● **Ausgangstext**
::::

Stefan Weidner

Schöner Nebel
Der grosse iranische Dichter Shamlu in einer kleinen Auswahl


Neue Zürcher Zeitung, 18. Dezember 2002

Grosse Lyriker, die in nichteuropäischen Sprachen schreiben, kommen selten noch zu ihren Lebzeiten in den Genuss einer Übertragung. Der Iraner Ahmad Shamlu hatte es immerhin zu mehreren Beiträgen in deutschen Anthologien und Literaturzeitschriften gebracht, bevor er im Juli 2000 fünfundsiebzigjährig starb. Dass ein eigenes Buch von ihm, und auch ein kleines nur, erst jetzt kommt, verwundert trotzdem. Denn berühmter als Shamlu kann ein Autor in seiner Heimat nicht sein, und selbst wenn man bedenkt, dass so manche Dichtung, die im Persischen wie reiner Gesang klingt, in der Übersetzung kaum der Rede wert ist, so beweist die jetzt bei Urs Engeler vorgelegte Auswahl, dass Shamlu auch auf Deutsch noch ein sehr grosser Dichter sein kann.

::::

● **Quelldaten**
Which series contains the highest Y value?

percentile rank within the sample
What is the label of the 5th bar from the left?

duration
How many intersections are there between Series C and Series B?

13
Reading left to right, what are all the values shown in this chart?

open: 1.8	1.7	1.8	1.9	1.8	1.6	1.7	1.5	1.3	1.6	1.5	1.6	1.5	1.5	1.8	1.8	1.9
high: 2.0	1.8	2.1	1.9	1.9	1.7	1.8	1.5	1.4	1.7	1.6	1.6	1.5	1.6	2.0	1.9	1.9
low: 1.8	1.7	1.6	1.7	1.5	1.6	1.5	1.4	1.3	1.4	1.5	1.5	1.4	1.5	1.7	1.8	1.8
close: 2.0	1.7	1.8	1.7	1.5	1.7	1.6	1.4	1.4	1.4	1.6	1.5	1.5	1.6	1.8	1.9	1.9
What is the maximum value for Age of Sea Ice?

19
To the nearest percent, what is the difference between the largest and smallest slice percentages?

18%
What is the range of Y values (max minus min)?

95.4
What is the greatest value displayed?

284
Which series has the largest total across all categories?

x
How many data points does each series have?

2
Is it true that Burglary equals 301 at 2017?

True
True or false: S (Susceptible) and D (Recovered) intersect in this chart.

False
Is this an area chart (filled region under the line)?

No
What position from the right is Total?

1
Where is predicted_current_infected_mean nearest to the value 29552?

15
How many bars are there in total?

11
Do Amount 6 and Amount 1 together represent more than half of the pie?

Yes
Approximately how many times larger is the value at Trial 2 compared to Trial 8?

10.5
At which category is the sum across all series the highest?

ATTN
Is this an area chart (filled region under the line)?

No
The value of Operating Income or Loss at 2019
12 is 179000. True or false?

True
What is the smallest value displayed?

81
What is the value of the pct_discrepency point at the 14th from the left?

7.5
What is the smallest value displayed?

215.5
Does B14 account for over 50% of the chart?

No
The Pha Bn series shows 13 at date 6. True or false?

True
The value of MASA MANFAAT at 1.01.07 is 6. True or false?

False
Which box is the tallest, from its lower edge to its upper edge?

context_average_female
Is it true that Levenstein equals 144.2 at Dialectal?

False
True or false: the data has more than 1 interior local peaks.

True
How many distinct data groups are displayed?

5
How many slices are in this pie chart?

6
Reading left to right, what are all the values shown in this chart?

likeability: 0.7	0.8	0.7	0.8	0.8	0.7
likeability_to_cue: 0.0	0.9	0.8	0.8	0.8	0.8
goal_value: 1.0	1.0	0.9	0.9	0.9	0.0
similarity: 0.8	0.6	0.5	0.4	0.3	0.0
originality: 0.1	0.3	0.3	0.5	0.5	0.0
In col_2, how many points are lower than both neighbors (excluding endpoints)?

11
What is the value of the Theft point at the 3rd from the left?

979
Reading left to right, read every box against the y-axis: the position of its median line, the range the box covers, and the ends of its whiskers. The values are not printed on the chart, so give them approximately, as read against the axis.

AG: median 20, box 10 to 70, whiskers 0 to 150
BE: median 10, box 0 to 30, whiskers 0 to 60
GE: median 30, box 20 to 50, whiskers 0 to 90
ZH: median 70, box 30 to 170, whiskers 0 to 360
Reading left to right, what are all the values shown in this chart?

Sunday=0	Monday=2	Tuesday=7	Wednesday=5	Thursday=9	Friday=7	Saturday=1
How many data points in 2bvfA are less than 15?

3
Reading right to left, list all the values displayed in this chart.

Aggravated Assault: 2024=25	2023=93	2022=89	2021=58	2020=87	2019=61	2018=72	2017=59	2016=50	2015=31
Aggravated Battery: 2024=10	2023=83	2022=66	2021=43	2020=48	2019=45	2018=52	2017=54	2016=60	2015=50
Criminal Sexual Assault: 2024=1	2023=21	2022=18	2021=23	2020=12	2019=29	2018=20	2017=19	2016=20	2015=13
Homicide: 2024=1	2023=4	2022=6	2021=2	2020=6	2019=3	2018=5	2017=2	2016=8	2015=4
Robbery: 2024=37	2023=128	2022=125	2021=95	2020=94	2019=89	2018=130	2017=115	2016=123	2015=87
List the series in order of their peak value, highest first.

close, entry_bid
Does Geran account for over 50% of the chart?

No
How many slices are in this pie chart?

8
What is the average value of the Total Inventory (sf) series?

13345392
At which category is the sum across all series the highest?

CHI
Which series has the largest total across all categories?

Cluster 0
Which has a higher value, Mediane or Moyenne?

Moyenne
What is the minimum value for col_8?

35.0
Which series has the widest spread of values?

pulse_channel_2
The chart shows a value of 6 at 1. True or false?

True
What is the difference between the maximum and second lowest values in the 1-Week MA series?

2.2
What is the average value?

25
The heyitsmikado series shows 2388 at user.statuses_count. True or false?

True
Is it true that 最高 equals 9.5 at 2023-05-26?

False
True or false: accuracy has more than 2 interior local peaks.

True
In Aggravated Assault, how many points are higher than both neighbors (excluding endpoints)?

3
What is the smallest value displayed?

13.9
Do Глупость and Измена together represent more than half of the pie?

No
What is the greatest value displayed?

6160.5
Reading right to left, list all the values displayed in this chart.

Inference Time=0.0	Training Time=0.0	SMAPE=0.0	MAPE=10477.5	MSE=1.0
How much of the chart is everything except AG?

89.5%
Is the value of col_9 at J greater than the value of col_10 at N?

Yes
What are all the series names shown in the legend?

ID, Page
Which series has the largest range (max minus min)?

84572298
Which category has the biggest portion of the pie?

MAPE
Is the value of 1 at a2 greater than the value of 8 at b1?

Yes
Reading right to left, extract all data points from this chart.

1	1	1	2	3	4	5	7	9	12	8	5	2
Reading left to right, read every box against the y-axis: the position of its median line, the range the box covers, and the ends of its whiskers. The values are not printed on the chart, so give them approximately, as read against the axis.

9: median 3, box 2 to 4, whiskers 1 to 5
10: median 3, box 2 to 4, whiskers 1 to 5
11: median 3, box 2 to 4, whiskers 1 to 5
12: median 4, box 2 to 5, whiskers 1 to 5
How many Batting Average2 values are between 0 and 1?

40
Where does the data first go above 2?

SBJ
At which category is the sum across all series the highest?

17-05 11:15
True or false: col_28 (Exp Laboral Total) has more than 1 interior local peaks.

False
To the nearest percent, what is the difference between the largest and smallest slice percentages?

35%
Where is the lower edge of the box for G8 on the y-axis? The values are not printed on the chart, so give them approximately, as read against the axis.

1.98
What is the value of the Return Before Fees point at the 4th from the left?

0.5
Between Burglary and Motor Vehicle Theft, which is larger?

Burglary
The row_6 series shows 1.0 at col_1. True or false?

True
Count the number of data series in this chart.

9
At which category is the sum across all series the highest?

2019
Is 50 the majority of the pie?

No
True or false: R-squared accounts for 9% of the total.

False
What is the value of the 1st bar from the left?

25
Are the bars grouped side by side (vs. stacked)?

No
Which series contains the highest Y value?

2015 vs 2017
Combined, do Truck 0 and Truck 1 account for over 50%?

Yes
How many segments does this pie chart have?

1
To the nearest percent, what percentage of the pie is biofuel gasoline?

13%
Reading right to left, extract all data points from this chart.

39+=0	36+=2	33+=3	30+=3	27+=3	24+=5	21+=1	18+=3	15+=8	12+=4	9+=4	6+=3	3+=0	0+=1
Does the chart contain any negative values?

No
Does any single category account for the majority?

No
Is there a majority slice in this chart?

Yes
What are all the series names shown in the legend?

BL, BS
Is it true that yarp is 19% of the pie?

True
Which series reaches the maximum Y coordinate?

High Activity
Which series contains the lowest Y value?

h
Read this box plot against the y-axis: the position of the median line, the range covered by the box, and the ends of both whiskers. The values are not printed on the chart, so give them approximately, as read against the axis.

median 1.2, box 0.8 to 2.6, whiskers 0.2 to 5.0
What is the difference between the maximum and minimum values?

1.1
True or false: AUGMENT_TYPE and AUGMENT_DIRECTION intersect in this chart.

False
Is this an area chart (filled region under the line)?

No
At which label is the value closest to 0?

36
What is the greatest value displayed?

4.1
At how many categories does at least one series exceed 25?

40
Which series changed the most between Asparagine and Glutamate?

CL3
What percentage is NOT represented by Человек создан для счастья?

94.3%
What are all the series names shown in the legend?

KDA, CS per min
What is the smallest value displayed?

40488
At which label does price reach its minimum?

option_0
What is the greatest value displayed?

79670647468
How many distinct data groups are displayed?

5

::::

● **Zu erledigende Aufgaben**
[a] Tippe aus der Rezension über Shamlu alles von „Grosse Lyriker, die“ bis hinunter zu „Dichter sein kann.“ ab.
[b] In welchem Monat und Jahr starb Ahmad Shamlu laut der Rezension über Shamlu?
[c] Führe die Rezension über Shamlu dort fort, wo sie aufhört.
Die Zeilen stammen aus einer anderen Quelle als die Rezension über Shamlu.

● **Antworten**
[a]
Grosse Lyriker, die in nichteuropäischen Sprachen schreiben, kommen selten noch zu ihren Lebzeiten in den Genuss einer Übertragung. Der Iraner Ahmad Shamlu hatte es immerhin zu mehreren Beiträgen in deutschen Anthologien und Literaturzeitschriften gebracht, bevor er im Juli 2000 fünfundsiebzigjährig starb. Dass ein eigenes Buch von ihm, und auch ein kleines nur, erst jetzt kommt, verwundert trotzdem. Denn berühmter als Shamlu kann ein Autor in seiner Heimat nicht sein, und selbst wenn man bedenkt, dass so manche Dichtung, die im Persischen wie reiner Gesang klingt, in der Übersetzung kaum der Rede wert ist, so beweist die jetzt bei Urs Engeler vorgelegte Auswahl, dass Shamlu auch auf Deutsch noch ein sehr grosser Dichter sein kann.

[b] Im Juli 2000.

[c]
Schwäche und Stärke zugleich des deutschen Shamlu ist die oft nur diffuse Bedeutung, die inhaltliche Vagheit der Texte, die zuweilen anmuten wie im Traum gestammelt. Das erste Gedicht des «Blaues Lied» betitelten Bandes, als wollte es die Tonart der Unbestimmtheit für den Rest der Auswahl vorgeben, trägt den Titel «Nebel». Ein orientalischer Nachfahre Trakls scheint zu sprechen, wenn es dort heisst: «Müde die Wüste mit stummen Lippen gebrochenem Atem / Im Fieberwahn des Nebels rinnt ihr Schweiss aus jeder Öffnung.» Was später mit Entschiedenheit als soziales Engagement zutage tritt, versteckt sich hier noch in der expressiven Metaphorik eines personalisierten waste land. Deutlicher wird der soziale Anspruch im Refrain eines anderen Textes, der lautet: «Zwei Kinder im Hof vor welchem Haus, wärmt sie jetzt ihr Traum vom Feuer? / Drei Kinder in welcher Pflasterbodenkälte? / Hundert am Hang welchen taufeuchten Bergs?» Indessen ist auch hier das Leid eher in einer Kunstwelt als in der Realität angesiedelt, wenngleich es dadurch womöglich nur umso stärker zur Geltung kommt.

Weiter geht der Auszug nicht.